Considering patient social activity and the potential morbidity of pancreatic resection, pancreatectomy for mostly benign tumors should be avoided. However, when choosing the traditional approach for asymptomatic SCA, surgeons may need to take the following factors into consideration: potential risk of pancreatectomy with older age and practical issues related to long-term follow-up, such as cost–benefit effectiveness and patient compliance. Recently, minimally invasive pancreatectomy has been generally regarded as a safe and effective treatment modality for benign and borderline malignant tumors. According to our results, large symptomatic tumors in need of surgical intervention are usually found in elderly patients. These elderly patients might have less chance for minimally invasive pancreatectomy, and there might be potential morbidity related to old age, which makes clinical situations more complicated. Tseng et al. [11] described the relationship between tumor size and speed of tumor growth, but no other study has presented data on the relationship between age and speed of tumor growth. A well-designed prospective cohort study needs to be conducted for the evidence-based surgical decision in asymptomatic SCA of the pancreas.

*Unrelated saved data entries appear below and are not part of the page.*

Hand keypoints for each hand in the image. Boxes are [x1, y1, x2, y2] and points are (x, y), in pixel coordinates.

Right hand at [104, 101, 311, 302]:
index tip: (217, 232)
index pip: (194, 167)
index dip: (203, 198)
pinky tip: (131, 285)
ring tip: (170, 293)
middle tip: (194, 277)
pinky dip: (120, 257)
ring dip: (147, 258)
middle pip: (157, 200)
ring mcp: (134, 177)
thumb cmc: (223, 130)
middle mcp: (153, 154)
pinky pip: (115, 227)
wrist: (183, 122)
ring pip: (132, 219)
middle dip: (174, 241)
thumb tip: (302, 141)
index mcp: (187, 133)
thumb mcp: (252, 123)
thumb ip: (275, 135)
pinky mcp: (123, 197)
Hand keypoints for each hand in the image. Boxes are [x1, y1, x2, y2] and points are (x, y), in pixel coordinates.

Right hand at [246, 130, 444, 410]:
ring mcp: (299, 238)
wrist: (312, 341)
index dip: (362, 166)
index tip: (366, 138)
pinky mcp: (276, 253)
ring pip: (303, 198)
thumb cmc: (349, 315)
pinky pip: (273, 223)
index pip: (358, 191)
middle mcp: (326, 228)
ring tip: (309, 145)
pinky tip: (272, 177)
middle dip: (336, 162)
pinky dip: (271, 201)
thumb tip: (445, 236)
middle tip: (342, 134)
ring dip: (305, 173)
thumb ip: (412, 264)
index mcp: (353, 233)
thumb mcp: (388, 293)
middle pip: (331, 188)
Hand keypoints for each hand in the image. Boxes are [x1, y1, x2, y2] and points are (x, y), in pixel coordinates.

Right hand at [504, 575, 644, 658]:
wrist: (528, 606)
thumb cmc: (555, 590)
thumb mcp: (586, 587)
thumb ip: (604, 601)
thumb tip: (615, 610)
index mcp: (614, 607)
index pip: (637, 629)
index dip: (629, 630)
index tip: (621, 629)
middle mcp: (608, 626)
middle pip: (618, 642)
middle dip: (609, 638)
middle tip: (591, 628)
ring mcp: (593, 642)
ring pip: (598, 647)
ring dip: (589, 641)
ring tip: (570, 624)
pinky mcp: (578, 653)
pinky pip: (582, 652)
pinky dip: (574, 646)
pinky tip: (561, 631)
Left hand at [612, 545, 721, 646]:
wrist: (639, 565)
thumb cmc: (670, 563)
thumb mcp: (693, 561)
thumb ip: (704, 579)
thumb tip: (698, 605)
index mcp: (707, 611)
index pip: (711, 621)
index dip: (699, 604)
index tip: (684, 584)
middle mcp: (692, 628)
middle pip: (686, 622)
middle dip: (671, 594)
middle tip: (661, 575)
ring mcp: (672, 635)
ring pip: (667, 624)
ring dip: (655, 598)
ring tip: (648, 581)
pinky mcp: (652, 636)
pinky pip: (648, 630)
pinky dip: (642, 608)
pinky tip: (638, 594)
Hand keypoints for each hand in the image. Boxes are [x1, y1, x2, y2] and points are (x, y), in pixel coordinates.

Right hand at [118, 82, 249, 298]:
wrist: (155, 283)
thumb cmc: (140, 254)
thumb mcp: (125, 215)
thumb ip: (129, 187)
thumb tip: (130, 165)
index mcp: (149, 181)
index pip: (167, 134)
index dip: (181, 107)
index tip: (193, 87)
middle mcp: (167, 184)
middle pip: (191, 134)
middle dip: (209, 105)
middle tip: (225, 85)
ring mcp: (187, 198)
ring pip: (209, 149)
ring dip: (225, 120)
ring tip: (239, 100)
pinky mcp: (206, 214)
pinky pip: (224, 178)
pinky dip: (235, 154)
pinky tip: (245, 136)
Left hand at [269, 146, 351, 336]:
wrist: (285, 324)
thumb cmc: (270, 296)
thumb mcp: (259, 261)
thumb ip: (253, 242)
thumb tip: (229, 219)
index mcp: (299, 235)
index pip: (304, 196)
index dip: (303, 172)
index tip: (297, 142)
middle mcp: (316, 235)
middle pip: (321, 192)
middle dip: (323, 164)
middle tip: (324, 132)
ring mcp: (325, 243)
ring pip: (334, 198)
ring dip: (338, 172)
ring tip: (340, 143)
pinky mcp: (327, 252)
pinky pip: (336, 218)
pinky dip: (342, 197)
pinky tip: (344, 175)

In summary, SCA of the pancreas is rare but is expected to be detected more frequently due to easier access to medical care and improvement in pancreatic imaging study. According to previous studies and our surgical experience, the natural course of SCA is thought to be related to large symptomatic tumors or malignant degeneration at older age. Recently, open and minimally invasive pancreatectomy has been safely performed even in asymptomatic patients. Timely and appropriate surgical intervention such as minimally invasive surgery needs to be actively considered before pancreatic SCA causes clinical problems.